February 17, 2009

Taxation Without Representation

Did you know that D.C. residents have no representation in Congress, and no voting rights in the House of Representatives? According to Wikipedia:

Voting rights of citizens in the District of Columbia differ from those of United States citizens in each of the 50 states. D.C. residents do not have voting representation in the United States Congress. Instead, they are represented in the House of Representatives by a non-voting delegate who may sit on committees, participate in debate and introduce legislation, but cannot vote on the House floor. D.C. has no representation in the United States Senate.

People in D.C. are mad. They have "Taxation Without Representation" license plates, regularly march about obtaining their rights, and want their quarter to carry that motto. Heck, even the Visitor's Center, a few streets from the White House, advertizes D.C.'s lack of representation:

Taxation Without Representation

DC Residents Federal Tax Dollars Paid: $116, 177,984.40

Even the usually very New-York centric New York Times had an article on it today:

This nation’s founders rebelled against taxation without representation, but residents of Washington are still without a meaningful voice in Congress. A bill to give the District of Columbia a voting member in the House of Representatives has taken an important step forward, and it could become law this year. The bill is not ideal, but it would redress a longstanding injustice. Congress should pass it.

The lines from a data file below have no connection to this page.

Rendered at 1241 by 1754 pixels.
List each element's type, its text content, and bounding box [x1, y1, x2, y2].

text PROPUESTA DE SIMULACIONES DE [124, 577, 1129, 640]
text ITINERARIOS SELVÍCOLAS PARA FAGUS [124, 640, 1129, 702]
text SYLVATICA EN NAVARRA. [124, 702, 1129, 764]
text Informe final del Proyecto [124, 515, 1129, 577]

Washington’s lack of representation is profoundly undemocratic. Its residents are American citizens who pay taxes, vote for the president and serve and die in the military. Although the city is relatively small, it is more populous than Wyoming and nearly equal to those of Vermont and Alaska.


With Barack Obama, who co-sponsored a 2007 version of the bill, now in the White House and the Democrats in control of both the House and Senate, this could be the moment Washington finally gets its representation.

“It’s 200 years too late,” says Eleanor Holmes Norton, who now serves as the city’s nonvoting member of the House. “But we’ll take it.”

I can't wait. Maybe we should ask for reparation: 200 years of Representation without Taxation.


TheMalau said...

I am currently visiting DC, and I have seen it on all the number plates... it doesn't sound right. They should be fully represented.

Anonymous said...

I've always thought the citizens of D.C. should just stop paying their federal taxes. If the entire city stops, then we'll get some attention :).
We just need an organizer.... Someone like you! :)

Carl said...

DC residents are, in effect, wards of the state, supported by the rest of us taxpayers. If DC was given a representative, could the rest of us ever expect this person not to vote for more money to DC?

It would be a permanent yes vote for higher taxes and bigger government. Us people out here in flyover land might not like that.

Anonymous said...

Hi Carl,
Would those be the same flyover states that receive billions in agricultural subsidies? Most states in the middle are winners when it comes to federal government spending:
In any case, it's a matter of principle. 1 citizen = 1 vote. Why should someone in Maryland, just across the border, be represented in Congress and not someone from D.C.? We pay taxes too.
Perhaps the solution would be to exempt D.C. residents from federal taxes.

Carl said...

if it were up to me, i would zap all the farm subsidies today. those subsidies mostly come from the other states. not much from DC. it is a sterile game though, the "did i get mine" game. sort of like the "who is more underpaid, me or you" game. it never ends.

i think it is matter of why the political entity exists. Maryland, like all the states, exists to promote the welfare of its residents. DC was created by the states as an administrative center to further the interests of the states. the people of DC can be viewed as having been dispatched by the states to work in the administrative center and are being paid by the states.

if the residents of DC, servants of the states, were given a cong rep, their natural human tendency would be to have their rep serve their particular interests, even if they were at the expense of the states, their actual employer. this would be a betrayal of the states. the states would be placed in a position of paying for an entity that could act in a manner contrary to their interests.

DC residents have a unique status and the status results in this political disparity. the city has done well by the overall arrangement over the decades. it seems a prosperous place and a lot of people are desperate to live there judging by the real estate prices.

sorry for the long comment 007. it is sort of complicated argument.